Jason Alexander Reveals Why George Costanza’s ‘Seinfeld’ Fiancee Susan Was Killed Off (Audio)

No one could mesh with Heidi Swedberg’s comedic instincts: “You know what, it’s f–king impossible,” he recalls to Howard Stern

George Costanza Susan Ross Seinfeld

Jason Alexander, the man behind perhaps the greatest sitcom character of all time — “Seinfeld’s” George Costanza — revealed on Wednesday why his on-screen fiancée Susan Ross had to be killed off in 1997 after 28 episodes.

“The actress is this wonderful girl, Heidi Swedberg, I love her,” Alexander started his story on Wednesday morning to an eager Howard Stern. “I couldn’t figure out how to play off of her.”

“Her instincts for doing a scene — where the comedy was — and mine, were always misfiring,” he continued. “She would do something and I would go, ‘OK, I see what she’s going to do, I’m going to adjust to her’ — and I’d adjust, and then it would change.”

Apparently their chemistry was so bad, that when creator Larry David told Alexander his character would get engaged to hers on an upcoming season, the actor’s response was: “Great, who’s playing George?”

David’s reasoning for keeping the actress and her character around anyway was simple: Whatever it was exactly that Swedberg brought to Susan, the writers could get away with doing the most horrible things to her, and the audience lapped it up.

Alexander continued on, telling Stern and sidekick Robin Quivers that no one ever believed his complaints about how tough Swedberg was to work with, until an episode where Jerry Seinfeld‘s titular character and Julia Louis-Dreyfus‘ Elaine swapped a bunch of lines with Susan.

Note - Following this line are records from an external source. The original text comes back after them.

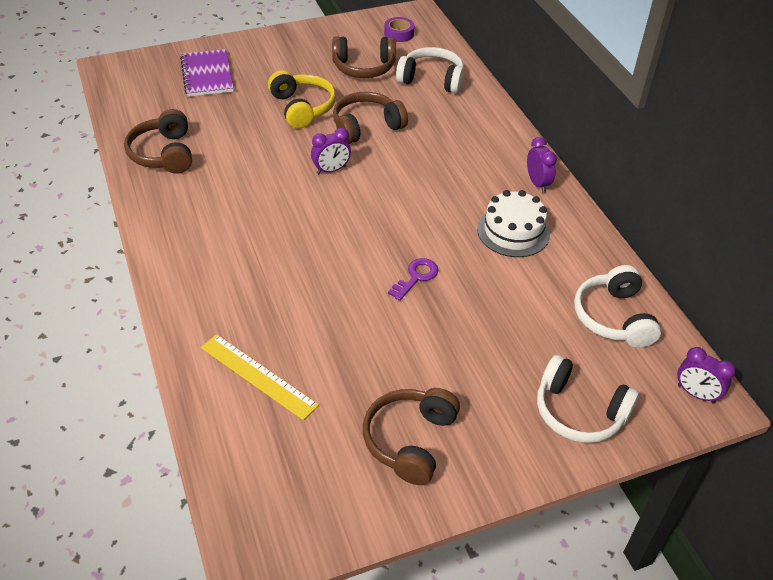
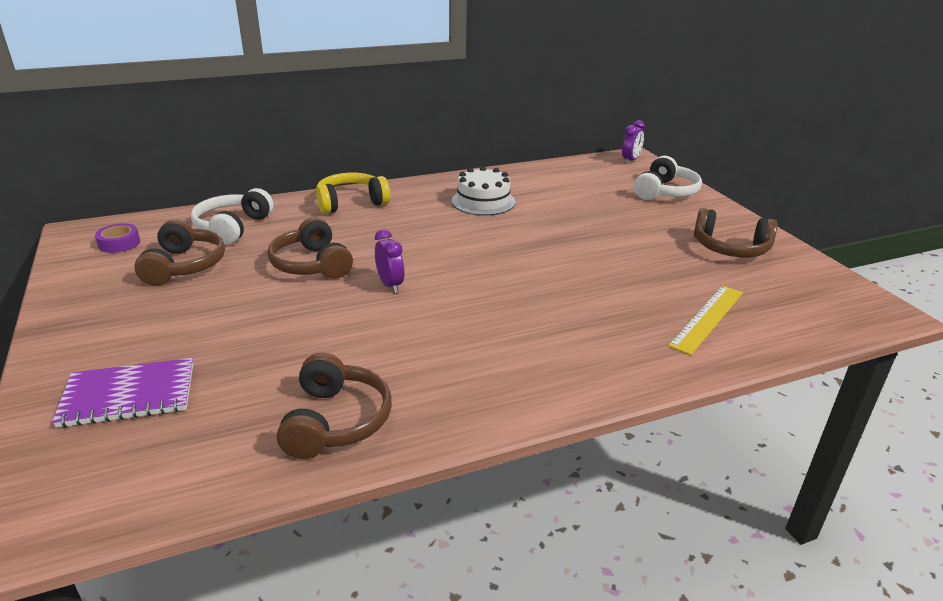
camera: 90 degrees left, 15 degrees down
(164, 154) = (336, 421): brown headphones -> brown headphones turned 75 degrees counterclockwise
(302, 108) = (257, 306): yellow headphones -> yellow headphones (351, 203)
(416, 277) = (550, 242): purple key -> none
(537, 183) = (419, 189): purple clock -> none
(613, 317) = (571, 175): white headphones -> none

Before that taping, it was unclear whether George would actually marry Susan, or what would come of the story arc. After the shoot, it didn’t take very long to rule actual nuptials out.

At a diner following filming– a ritual for the main cast and David — both Seinfeld and Louis-Dreyfus finally admitted what Alexander had been saying all along: “You know what, it’s f–king impossible.”

“And Julia went, ‘Don’t you want to just kill her?’” Alexander recalled. “And Larry went, ‘Ka-bang!’”

So they ordered some cheap, toxic wedding envelopes, and the rest is TV history.